##### DATA FOR THIS TASK

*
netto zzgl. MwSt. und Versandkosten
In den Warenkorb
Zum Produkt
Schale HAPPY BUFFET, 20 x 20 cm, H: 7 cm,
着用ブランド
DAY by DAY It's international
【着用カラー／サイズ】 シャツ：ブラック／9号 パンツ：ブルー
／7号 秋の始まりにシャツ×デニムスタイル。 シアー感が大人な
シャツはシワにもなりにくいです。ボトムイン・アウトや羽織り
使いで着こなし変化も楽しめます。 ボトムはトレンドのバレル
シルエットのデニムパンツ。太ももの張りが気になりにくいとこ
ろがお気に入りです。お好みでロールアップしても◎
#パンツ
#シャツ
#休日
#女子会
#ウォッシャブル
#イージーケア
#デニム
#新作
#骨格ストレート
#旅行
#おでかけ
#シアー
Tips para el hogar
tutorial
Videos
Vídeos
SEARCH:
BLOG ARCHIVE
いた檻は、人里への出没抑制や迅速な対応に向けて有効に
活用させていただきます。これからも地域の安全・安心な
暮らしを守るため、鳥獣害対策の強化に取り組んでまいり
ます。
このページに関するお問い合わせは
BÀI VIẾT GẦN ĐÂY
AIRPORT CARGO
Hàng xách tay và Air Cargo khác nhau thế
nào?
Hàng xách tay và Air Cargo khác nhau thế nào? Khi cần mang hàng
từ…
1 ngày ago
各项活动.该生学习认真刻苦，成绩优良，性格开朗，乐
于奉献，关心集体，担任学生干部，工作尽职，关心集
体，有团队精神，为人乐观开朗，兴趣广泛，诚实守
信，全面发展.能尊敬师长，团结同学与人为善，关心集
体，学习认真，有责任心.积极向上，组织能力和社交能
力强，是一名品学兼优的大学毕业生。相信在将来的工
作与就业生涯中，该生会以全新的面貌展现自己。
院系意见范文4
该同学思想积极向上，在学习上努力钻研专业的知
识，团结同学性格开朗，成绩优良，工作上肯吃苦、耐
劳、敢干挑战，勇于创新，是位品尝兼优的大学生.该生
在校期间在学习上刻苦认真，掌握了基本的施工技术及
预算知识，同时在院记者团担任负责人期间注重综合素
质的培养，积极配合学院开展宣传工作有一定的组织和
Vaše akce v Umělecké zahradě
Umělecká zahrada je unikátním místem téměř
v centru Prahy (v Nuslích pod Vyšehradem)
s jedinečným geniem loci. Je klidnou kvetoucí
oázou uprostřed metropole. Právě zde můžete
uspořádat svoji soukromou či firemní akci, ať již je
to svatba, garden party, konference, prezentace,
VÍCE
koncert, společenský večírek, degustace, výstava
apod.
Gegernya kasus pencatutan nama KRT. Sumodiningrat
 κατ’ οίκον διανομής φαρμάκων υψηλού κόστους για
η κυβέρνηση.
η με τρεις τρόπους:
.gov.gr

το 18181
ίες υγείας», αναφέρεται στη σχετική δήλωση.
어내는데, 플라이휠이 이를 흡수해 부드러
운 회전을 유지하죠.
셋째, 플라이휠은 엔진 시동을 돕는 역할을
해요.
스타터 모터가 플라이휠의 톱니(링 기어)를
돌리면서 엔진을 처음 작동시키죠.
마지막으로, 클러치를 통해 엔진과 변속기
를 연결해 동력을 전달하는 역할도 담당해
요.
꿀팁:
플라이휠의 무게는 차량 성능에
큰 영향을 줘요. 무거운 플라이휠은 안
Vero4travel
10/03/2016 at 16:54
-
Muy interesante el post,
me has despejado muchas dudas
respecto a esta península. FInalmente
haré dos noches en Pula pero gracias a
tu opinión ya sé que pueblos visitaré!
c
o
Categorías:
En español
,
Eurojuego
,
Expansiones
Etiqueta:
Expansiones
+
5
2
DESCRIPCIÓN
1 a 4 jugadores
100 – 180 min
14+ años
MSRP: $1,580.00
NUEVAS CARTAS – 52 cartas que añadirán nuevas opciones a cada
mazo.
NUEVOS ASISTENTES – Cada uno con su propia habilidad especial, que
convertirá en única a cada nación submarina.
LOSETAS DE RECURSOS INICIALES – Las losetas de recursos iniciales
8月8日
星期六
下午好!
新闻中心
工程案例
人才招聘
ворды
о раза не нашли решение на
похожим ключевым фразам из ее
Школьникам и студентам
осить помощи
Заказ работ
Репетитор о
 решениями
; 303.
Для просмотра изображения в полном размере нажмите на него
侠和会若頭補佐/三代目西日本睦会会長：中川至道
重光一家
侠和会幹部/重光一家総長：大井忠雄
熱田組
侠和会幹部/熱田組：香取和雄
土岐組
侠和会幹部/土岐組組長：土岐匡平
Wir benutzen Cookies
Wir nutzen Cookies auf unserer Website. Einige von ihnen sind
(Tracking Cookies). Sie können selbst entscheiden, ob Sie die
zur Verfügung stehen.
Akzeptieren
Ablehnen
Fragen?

##########

- [WORK REQUIRED] Give exactly, and nothing besides, the lines from the one in which "NUEVOS ASISTENTES –" occurs through the end of the records.

- [EXERCISE RESULT]
NUEVOS ASISTENTES – Cada uno con su propia habilidad especial, que
convertirá en única a cada nación submarina.
LOSETAS DE RECURSOS INICIALES – Las losetas de recursos iniciales
8月8日
星期六
下午好!
新闻中心
工程案例
人才招聘
ворды
о раза не нашли решение на
похожим ключевым фразам из ее
Школьникам и студентам
осить помощи
Заказ работ
Репетитор о
 решениями
; 303.
Для просмотра изображения в полном размере нажмите на него
侠和会若頭補佐/三代目西日本睦会会長：中川至道
重光一家
侠和会幹部/重光一家総長：大井忠雄
熱田組
侠和会幹部/熱田組：香取和雄
土岐組
侠和会幹部/土岐組組長：土岐匡平
Wir benutzen Cookies
Wir nutzen Cookies auf unserer Website. Einige von ihnen sind
(Tracking Cookies). Sie können selbst entscheiden, ob Sie die
zur Verfügung stehen.
Akzeptieren
Ablehnen
Fragen?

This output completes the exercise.